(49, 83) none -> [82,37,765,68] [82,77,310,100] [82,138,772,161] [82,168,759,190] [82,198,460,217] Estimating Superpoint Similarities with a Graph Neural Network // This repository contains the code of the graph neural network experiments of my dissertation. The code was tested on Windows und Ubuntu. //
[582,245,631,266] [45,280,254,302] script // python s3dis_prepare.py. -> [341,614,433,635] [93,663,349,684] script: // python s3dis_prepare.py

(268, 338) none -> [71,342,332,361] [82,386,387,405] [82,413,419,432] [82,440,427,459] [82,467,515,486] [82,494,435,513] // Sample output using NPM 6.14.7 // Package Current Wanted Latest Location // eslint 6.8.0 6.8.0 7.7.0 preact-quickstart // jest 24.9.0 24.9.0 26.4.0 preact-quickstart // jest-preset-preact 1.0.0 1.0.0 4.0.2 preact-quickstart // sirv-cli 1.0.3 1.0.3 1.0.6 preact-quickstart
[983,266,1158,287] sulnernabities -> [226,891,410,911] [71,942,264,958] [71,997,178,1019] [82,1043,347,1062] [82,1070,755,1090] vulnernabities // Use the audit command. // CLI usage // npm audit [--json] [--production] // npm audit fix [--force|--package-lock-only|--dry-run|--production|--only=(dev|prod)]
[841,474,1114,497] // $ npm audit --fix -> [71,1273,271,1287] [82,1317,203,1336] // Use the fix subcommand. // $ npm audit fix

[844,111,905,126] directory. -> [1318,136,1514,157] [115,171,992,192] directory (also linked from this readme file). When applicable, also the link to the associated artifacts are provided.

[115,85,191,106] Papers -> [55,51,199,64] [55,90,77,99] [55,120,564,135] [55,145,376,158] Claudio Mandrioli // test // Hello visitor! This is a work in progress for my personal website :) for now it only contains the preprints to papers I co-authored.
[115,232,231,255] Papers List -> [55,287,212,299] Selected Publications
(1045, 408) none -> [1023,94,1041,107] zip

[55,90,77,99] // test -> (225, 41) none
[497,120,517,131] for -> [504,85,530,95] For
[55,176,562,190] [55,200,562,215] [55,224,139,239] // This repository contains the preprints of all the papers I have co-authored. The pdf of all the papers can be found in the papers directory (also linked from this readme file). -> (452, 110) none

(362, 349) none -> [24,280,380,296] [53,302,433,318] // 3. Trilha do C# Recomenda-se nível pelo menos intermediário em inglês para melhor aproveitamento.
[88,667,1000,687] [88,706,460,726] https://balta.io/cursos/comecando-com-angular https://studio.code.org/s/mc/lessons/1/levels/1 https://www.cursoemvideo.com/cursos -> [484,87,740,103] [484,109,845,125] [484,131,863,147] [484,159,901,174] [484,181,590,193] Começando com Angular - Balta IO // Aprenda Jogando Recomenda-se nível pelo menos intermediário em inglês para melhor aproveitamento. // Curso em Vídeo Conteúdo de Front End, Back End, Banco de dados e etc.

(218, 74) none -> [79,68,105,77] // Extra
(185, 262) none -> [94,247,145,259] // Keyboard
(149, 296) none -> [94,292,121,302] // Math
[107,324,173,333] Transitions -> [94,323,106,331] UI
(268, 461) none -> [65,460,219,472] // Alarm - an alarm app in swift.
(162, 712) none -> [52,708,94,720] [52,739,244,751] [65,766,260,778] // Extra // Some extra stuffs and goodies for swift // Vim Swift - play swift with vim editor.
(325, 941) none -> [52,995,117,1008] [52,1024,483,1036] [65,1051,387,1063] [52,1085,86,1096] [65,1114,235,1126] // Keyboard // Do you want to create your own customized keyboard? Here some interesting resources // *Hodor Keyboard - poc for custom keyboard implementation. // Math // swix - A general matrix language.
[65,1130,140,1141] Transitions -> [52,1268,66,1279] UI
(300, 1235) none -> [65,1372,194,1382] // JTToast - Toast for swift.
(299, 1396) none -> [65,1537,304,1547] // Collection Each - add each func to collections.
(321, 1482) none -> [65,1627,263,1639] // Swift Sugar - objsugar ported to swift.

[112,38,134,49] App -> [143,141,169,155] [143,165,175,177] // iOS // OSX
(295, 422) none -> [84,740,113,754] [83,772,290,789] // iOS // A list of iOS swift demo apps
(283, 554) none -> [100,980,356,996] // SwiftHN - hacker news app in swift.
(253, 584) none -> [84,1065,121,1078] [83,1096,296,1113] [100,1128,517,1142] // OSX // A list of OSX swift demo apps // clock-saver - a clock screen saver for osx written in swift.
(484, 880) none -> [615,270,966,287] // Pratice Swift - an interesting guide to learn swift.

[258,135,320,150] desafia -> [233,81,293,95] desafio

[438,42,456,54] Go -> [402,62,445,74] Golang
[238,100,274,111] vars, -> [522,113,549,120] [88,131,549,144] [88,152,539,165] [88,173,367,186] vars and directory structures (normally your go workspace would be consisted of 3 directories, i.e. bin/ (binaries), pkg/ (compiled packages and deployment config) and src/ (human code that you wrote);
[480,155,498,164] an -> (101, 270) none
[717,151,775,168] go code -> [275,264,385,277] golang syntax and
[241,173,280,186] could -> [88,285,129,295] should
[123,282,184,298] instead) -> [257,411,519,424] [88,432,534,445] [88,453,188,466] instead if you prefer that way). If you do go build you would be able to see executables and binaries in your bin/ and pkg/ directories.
* * *
Nothing but the lines above from the one containing "[115,232,231,255] Papers List" through the one containing "(149, 296) none -> [94,292,121,302] // Math" should appear in the answer, each repeated exactly.

[EXERCISE OUTPUT]
[115,232,231,255] Papers List -> [55,287,212,299] Selected Publications
(1045, 408) none -> [1023,94,1041,107] zip

[55,90,77,99] // test -> (225, 41) none
[497,120,517,131] for -> [504,85,530,95] For
[55,176,562,190] [55,200,562,215] [55,224,139,239] // This repository contains the preprints of all the papers I have co-authored. The pdf of all the papers can be found in the papers directory (also linked from this readme file). -> (452, 110) none

(362, 349) none -> [24,280,380,296] [53,302,433,318] // 3. Trilha do C# Recomenda-se nível pelo menos intermediário em inglês para melhor aproveitamento.
[88,667,1000,687] [88,706,460,726] https://balta.io/cursos/comecando-com-angular https://studio.code.org/s/mc/lessons/1/levels/1 https://www.cursoemvideo.com/cursos -> [484,87,740,103] [484,109,845,125] [484,131,863,147] [484,159,901,174] [484,181,590,193] Começando com Angular - Balta IO // Aprenda Jogando Recomenda-se nível pelo menos intermediário em inglês para melhor aproveitamento. // Curso em Vídeo Conteúdo de Front End, Back End, Banco de dados e etc.

(218, 74) none -> [79,68,105,77] // Extra
(185, 262) none -> [94,247,145,259] // Keyboard
(149, 296) none -> [94,292,121,302] // Math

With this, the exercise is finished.